__THE DATA__:
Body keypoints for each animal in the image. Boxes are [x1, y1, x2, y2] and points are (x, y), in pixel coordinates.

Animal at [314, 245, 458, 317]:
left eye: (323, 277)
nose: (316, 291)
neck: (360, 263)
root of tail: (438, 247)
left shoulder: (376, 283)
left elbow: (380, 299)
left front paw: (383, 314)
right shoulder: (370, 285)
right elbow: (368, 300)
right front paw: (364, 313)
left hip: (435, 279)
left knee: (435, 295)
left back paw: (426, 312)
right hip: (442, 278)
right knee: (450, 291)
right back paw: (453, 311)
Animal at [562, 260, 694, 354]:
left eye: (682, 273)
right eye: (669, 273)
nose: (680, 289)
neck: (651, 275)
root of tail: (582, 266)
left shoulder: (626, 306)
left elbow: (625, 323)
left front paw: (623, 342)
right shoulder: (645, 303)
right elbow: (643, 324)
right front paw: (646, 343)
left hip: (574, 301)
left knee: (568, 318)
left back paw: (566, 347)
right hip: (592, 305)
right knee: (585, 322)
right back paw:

__WORK TO COMPLETE__: Every line from the data above that contains "elbow" must appear in the answer.

__RESULT FOR THIS TASK__:
left elbow: (380, 299)
right elbow: (368, 300)
left elbow: (625, 323)
right elbow: (643, 324)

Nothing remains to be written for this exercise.